New – Referenced based pricing plans (RBP). A referenced based pricing plan is similar to a traditional indemnity plan as it has no network requirements. Policies are written as a level-funded or self-funded policy, and payments to the providers are based off a percentage of the Medicare fee schedule. Members can access any doctor or hospital with no reduction in benefits. However, usual reasonable a customary charges may apply. Referenced based pricing plans can be substantially less expensive that most group health plans however, educating the members is vital.
Advantages of offering group health insurance
The primary advantage for an employer to offer a group health plan is to attract and retain quality employees. Employees participating in a group health plan can have their premiums paid for with pre-tax dollars. Employers offering a group health plan also reduce their payroll expense and receive additional tax advantages. In addition, members that would otherwise have difficulty purchasing an individual plan, can participate in a high-quality group health plan.
Cost of group health insurance
The cost of a group health plan is deceptively affordable. Typically, employers only pay a percentage of the employee only rate. The percentage the employee pays and the cost to add their dependents, comes out of payroll. In addition, the employer is not matching the payroll taxes on the employees contribution and also receives in additional tax credit for offering the benefit plan.
COBRA vs. State Continuation
COBRA stands for Consolidated Omnibus Budget Reconciliation Act which was enacted in 1985.
Employer groups who have had 20 or more full-time employees for more than 50% of the preceding calendar year are subject to COBRA. This bill allows employees who were insured on a group health plan the ability to continue coverage on the health plan for 18 months. Dependents who were covered on a group health plan can stay on cobra for 36 months.

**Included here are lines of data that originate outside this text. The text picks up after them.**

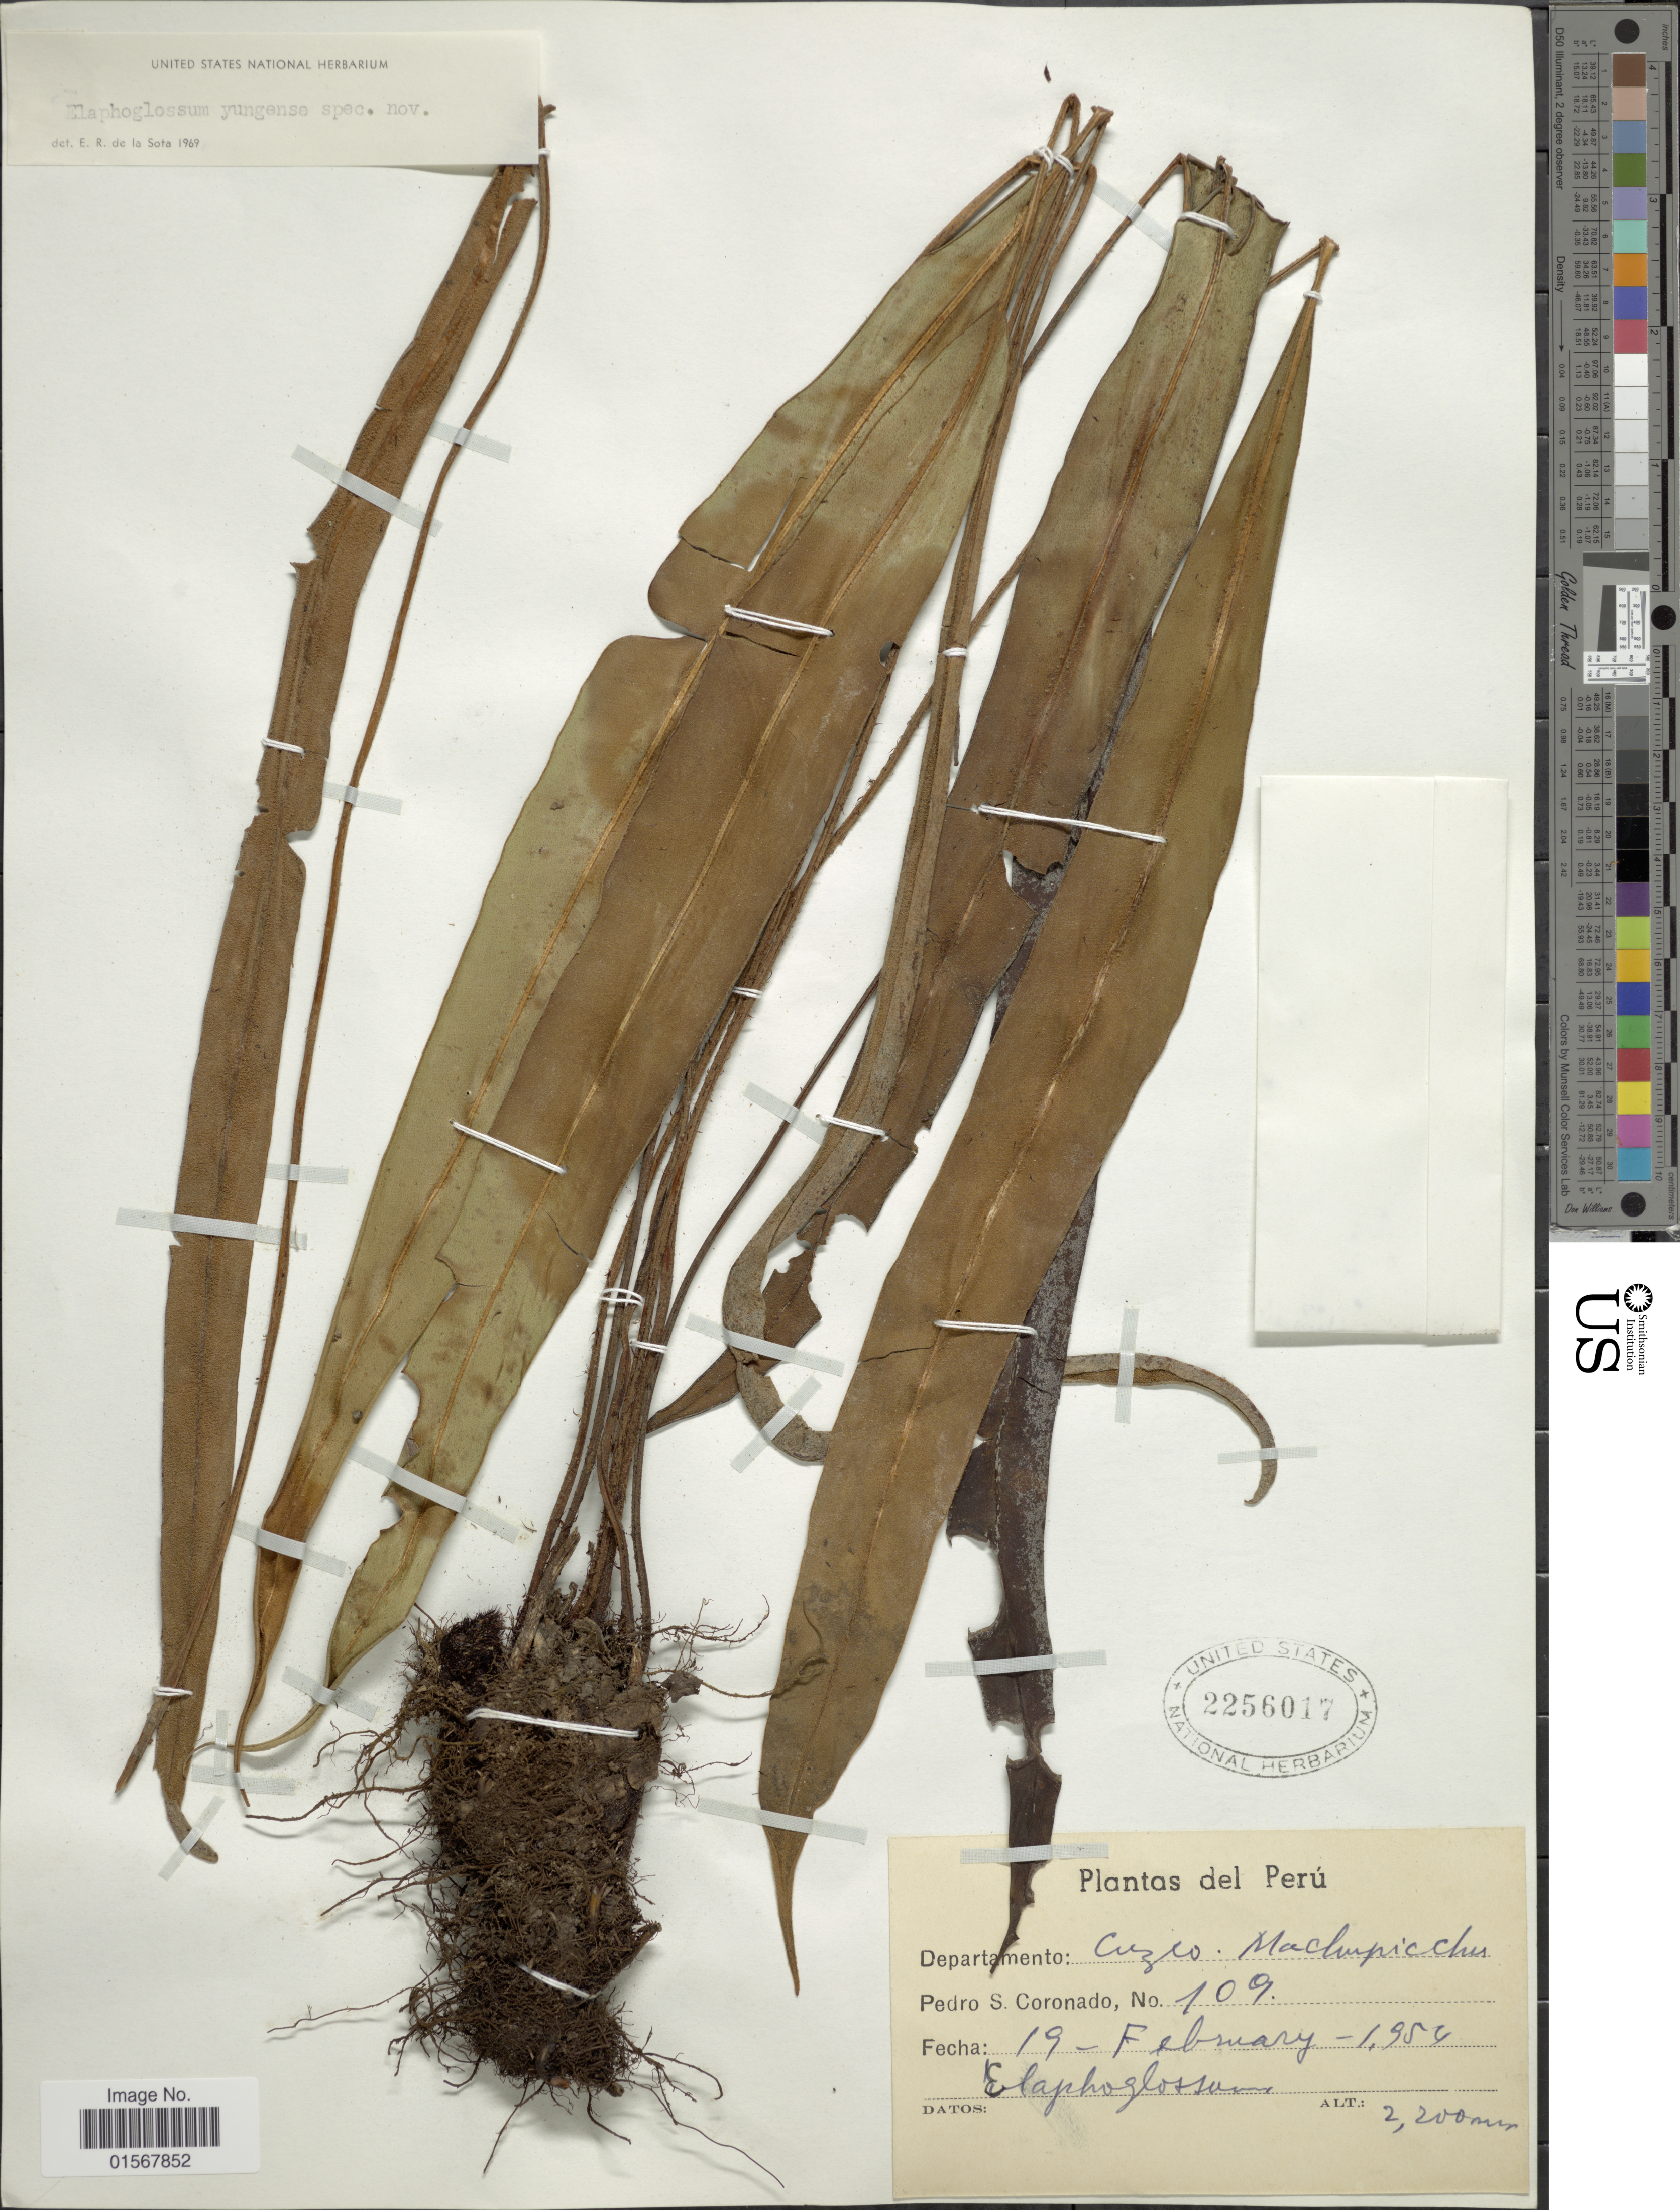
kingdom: Plantae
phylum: Tracheophyta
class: Polypodiopsida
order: Polypodiales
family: Dryopteridaceae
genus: Elaphoglossum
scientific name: Elaphoglossum yungense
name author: de la Sota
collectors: P. Coronado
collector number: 109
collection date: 1954-02-19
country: Peru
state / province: Cusco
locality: Departamento: Cuscco, Machupicchu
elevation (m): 2200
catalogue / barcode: US 2256017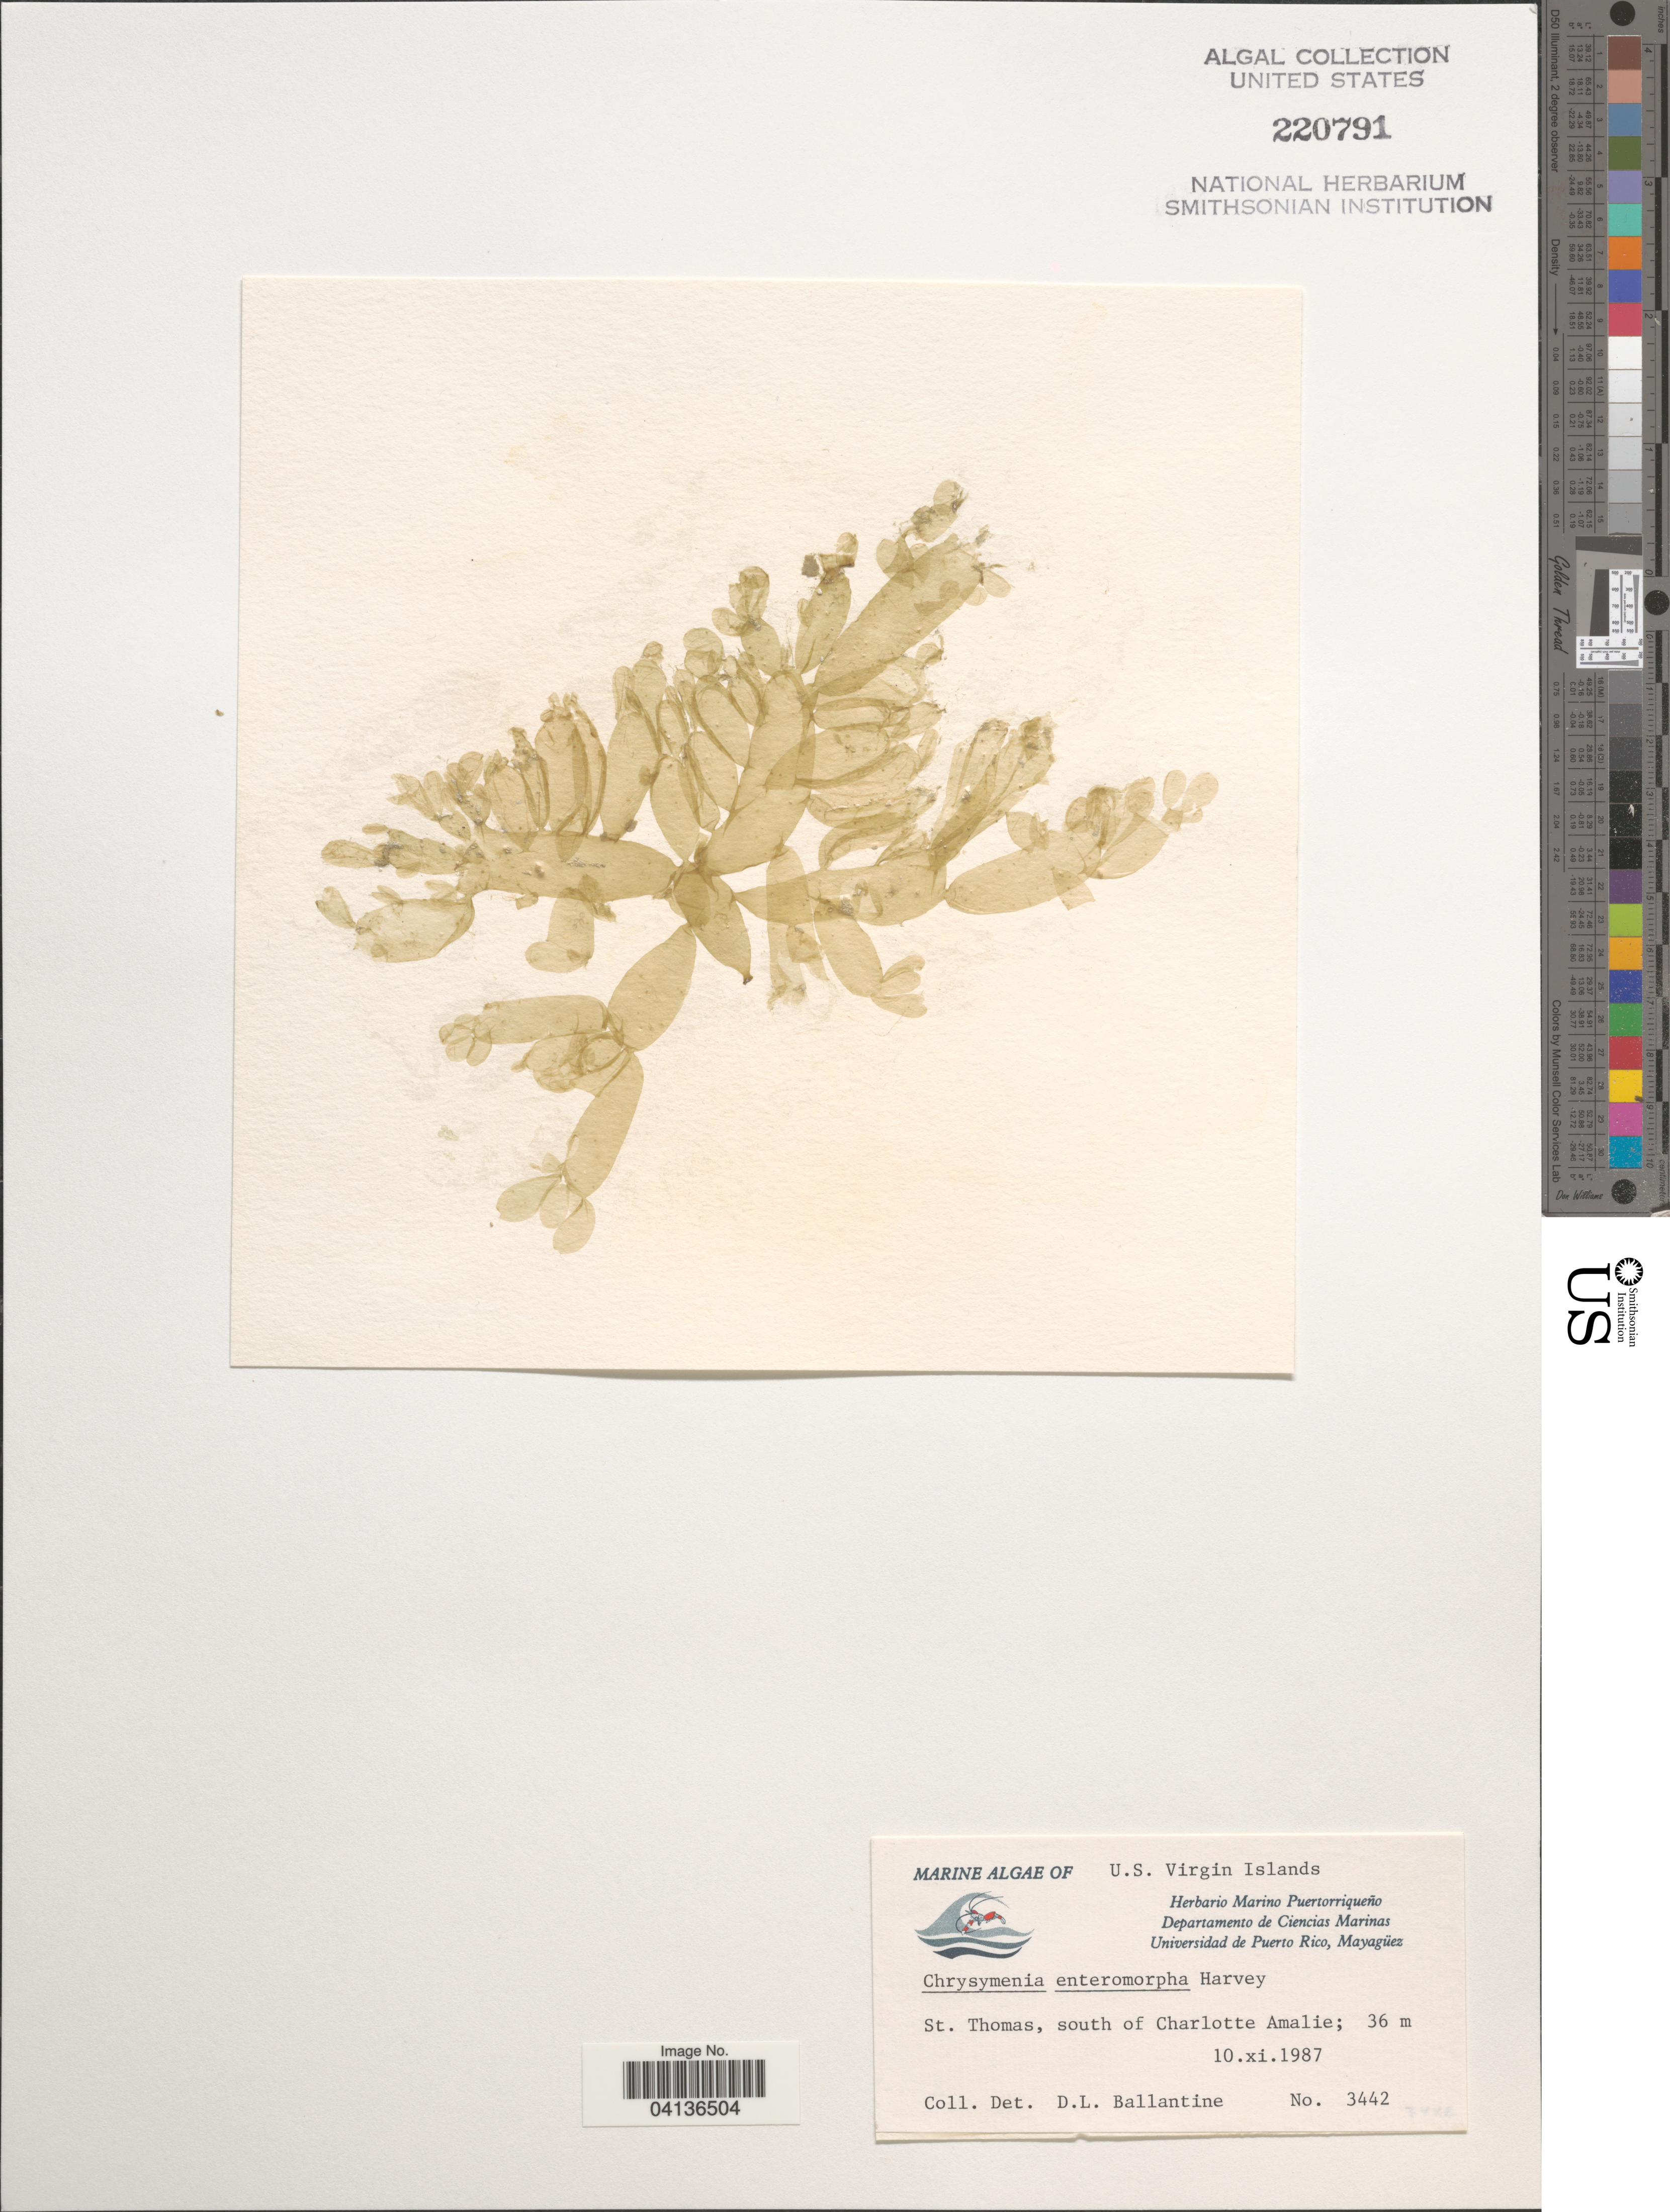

The COBRA legislation can be complicated. Employers who are subject COBRA should consider contacting a COBRA administration company.
State continuation is for groups of 2-19. Each state can have different rules regarding State continuation. In most cases, State continuation allows employees to continue coverage for 6 to 9 months.
Group health insurance companies
BUCA is an industry has a term for the more well-known health insurance companies. Blue Cross and Blue Shield, United Healthcare, Cigna, and Aetna. These companies insure approximately 50% of the employee in the United States.
Some of the less known companies such as Allied National, National General, Trustmark, and others, can be a great fit for your company. Many of these companies can be an excellent fit as they must compete for market share.
On-line. Some websites give you the ability to submit your company data and receive an instant quote. It is important to note, the quote you receive are commonly fully-insured and are table rated.
Submitting a census to a broker. Submitting a census directly to a broker is recommended. a census form will allow a broker to shop multiple insurance companies both well-known and lesser known. Working with the broker allows for detailed underwriting, and plan options.